Source text of formatted documents
=-=-=

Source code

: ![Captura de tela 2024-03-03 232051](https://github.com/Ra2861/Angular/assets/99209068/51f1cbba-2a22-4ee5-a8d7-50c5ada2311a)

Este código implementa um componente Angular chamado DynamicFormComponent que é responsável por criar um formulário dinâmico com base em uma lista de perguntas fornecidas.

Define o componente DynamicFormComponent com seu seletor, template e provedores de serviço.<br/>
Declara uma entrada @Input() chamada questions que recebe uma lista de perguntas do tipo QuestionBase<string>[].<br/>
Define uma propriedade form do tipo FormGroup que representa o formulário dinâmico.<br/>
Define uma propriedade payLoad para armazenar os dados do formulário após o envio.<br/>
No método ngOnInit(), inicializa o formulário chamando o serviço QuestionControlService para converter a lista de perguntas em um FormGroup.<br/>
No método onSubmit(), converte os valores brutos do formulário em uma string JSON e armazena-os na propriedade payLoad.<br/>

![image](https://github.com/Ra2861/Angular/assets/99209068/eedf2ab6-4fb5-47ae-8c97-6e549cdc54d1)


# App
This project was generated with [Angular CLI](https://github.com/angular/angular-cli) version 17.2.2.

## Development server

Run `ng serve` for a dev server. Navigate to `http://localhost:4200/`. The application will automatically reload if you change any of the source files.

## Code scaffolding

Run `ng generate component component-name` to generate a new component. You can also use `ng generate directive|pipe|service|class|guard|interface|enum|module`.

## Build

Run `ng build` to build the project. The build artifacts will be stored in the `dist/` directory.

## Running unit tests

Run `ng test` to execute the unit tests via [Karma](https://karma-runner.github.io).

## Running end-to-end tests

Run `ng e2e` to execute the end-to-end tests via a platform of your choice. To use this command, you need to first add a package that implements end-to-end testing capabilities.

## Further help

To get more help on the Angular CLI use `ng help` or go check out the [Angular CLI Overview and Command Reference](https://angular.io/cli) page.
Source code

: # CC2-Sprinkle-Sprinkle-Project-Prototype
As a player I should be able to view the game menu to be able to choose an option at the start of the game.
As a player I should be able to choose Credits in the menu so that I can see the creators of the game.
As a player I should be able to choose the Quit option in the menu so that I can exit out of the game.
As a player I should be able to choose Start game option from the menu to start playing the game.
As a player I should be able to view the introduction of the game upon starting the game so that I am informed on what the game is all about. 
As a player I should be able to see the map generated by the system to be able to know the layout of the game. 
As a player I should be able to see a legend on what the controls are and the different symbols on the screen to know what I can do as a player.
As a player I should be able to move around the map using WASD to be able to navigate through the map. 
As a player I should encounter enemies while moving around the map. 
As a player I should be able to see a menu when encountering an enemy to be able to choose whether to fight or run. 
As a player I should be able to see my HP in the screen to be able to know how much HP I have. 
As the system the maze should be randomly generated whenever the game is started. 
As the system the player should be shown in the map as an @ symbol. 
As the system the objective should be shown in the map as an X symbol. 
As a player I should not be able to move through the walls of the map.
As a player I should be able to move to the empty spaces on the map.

=-=-=

To do
Find every line in the items that contains the word "screen", matching case exactly, and copy each of those lines.

Output for this task
As a player I should be able to see a legend on what the controls are and the different symbols on the screen to know what I can do as a player.
As a player I should be able to see my HP in the screen to be able to know how much HP I have. 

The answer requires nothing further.